Nothing below is to be printed except the lines between the line holding "よりお伝えさせて頂きます。" and the line holding "つ」、「どのくらい」するのが効果的？", inclusive, each exactly as it appears.

# # #

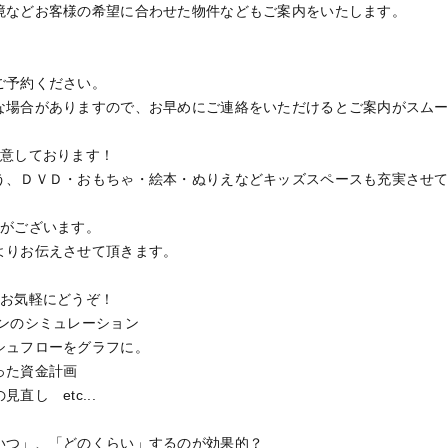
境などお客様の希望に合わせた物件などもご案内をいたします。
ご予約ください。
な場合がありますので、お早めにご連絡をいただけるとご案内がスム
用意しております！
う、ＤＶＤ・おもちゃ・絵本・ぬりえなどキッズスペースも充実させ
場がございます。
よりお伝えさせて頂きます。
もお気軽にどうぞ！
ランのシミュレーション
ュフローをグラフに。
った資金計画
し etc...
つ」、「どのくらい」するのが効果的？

# # #

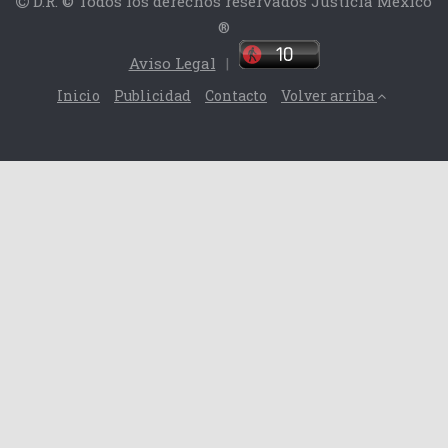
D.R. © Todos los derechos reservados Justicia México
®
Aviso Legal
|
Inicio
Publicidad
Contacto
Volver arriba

# # #

■ Finished exercise ■
よりお伝えさせて頂きます。
もお気軽にどうぞ！
ランのシミュレーション
ュフローをグラフに。
った資金計画
し etc...
つ」、「どのくらい」するのが効果的？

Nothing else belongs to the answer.